Game Reviews PC

Dragon’s Dogma 2 Review – A Call For All To Answer

It has been 12 years since Capcom released the sequel, but Dragon’s Dogma 2 has finally arrived and I could not be more enthralled with a game. I genuinely can’t say enough good things about the world of Dragon’s Dogma 2. It’s beautiful to behold and full of secrets, caves, encounters, and stories that only you will get to tell. I will try not to spoil anything in this review, but I will say that this is a game you must play to experience the storytelling.

The world isn’t just your normal RPG / D&D storytelling form. NPCs run up to you with their problems asking for your help, and while some asks are petty and can be ignored until you feel like it, others have a time limit of sorts, because someone is in danger. This may sound chaotic to some, but this is exactly how things should be.

Since time is real, spending two to three hours doing a side mission to level up a crafting skill when someone’s life is in danger is just wrong. Quests will often give you information about what you need to do, and a rough area you need to be in, and then just let you figure it out from there. I had to follow a massive trail of flower petals in one quest to find someone, and that experience was awesome.

There’s very little fast travel in Dragon’s Dogma 2 by design. Yes, you can ride on oxcarts between specific places, and you can use the rare Ferry Stones to warp to similarly specific spots, but for the most part, you and your accompanying Pawns are going to be getting your Forrest Gump on, by doing a lot of running.

It may seem daunting compared to many other games, but fortunately for the player, every trip you take here will be different. Maybe this time a whole dragon will appear. Maybe you’ll come across a cyclops and an ogre fighting to the death and feel the need to get involved. Hell, maybe you’ll fall to your death and be sad because who knows when the game saved last. All these things make the world of Dragon’s Dogma 2 feel truly alive, and it’s just pure joy to exist in.

You’ve still got the same mix of amazing monsters to fight compared to the 12 year older version. Most of these have variants you’ll come across, and the bosses are still these enormous things that you can climb on and poke at. Each class allows you to take them out in different ways. Having four starting vocations is a nice touch, as it used to be that the thief and archer were in one class.

I will say that the new hybrid vocations are a lot of fun though. The Mystic Spearhand lets you whirl around like Darth Maul from Star Wars, while also being able to teleport. The Trickster uses an incense censor to fight and can conjure up a clone (such as Shaco from League of Legends) and do all sorts of tricky things.

Then there’s the Warfarer (or who I call the Jack of all Trades) who gets access to everything all of the time but has lower stats. In the first Dragon’s Dogma, stats were based on your previous vocation as you leveled up, and it was hell to min-max a build. Here, you change your base stats as you change vocations, and it’s so much better. Combat feels great no matter which class you’re playing as, and each class demands something a little bit different from you.

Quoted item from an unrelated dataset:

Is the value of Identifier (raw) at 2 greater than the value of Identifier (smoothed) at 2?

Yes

When it comes to fighting in Dragon’s Dogma 2, it’s simply astounding. I would think of it like Skyrim mixed with Dark Souls. There is a lot of dodging and parrying, then looking for a chance to spring an attack. However, this game brings in things that you may not expect. I was fighting an Ogre and was about to kill it when a Hippogryph landed and started attacking us both. As I dodged and weaved out of nowhere, there was now a wolf on me too.

Fighting is by no means all you’ll be doing here. Aside from exploration, you’ll also have to engage in a little bit of sneaking around, some serious political intrigue, investigations, and helping out people with things like looking after a house. Dragon’s Dogma 2 wants you to think it’s alive, and while the non-story NPCs struggle to manage this, the world, the way you can influence the story, and the story itself will make you feel truly immersed.

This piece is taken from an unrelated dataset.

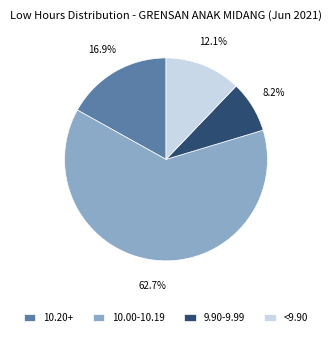

How many segments does this pie chart have?

4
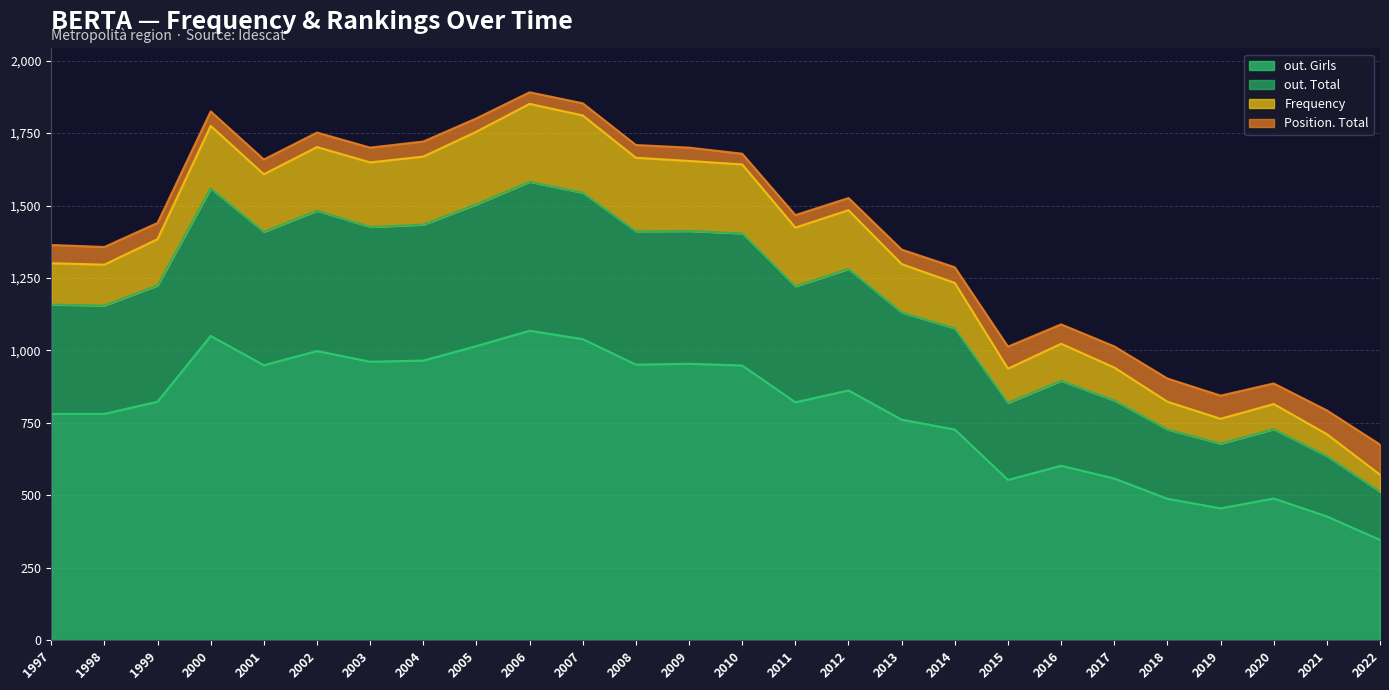

What is the value of the out. Girls point at the 24th from the left?

489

On PC, the game looks phenomenal and runs beautifully. You’d expect as much when you’ve got an RTX 4070. Every part of the map is well-rendered and distinguishable from everywhere else. Despite the size, you’ll quickly learn the lay of the land based on unique paths and features, all of which are worth stopping to see. The decision to remove some fast travel makes sense once you see how good everything looks.

Capcom hit the nail on the head with Dragon’s Dogma 2. It’s everything you want or could ask for in an RPG gaming world. There is beauty in the scenery and playing of the game, chaos in the fights, and mastering your character.

Without a doubt, love was put into this game that I haven’t seen in any other game I’ve played for a long time. Not just for the game but for their player’s experience. This has every potential to be Game of the Year, and we are just getting started.

Rating: 5 out of 5.

This review was written based on a PC review code for Dragon’s Dogma 2 provided by Capcom.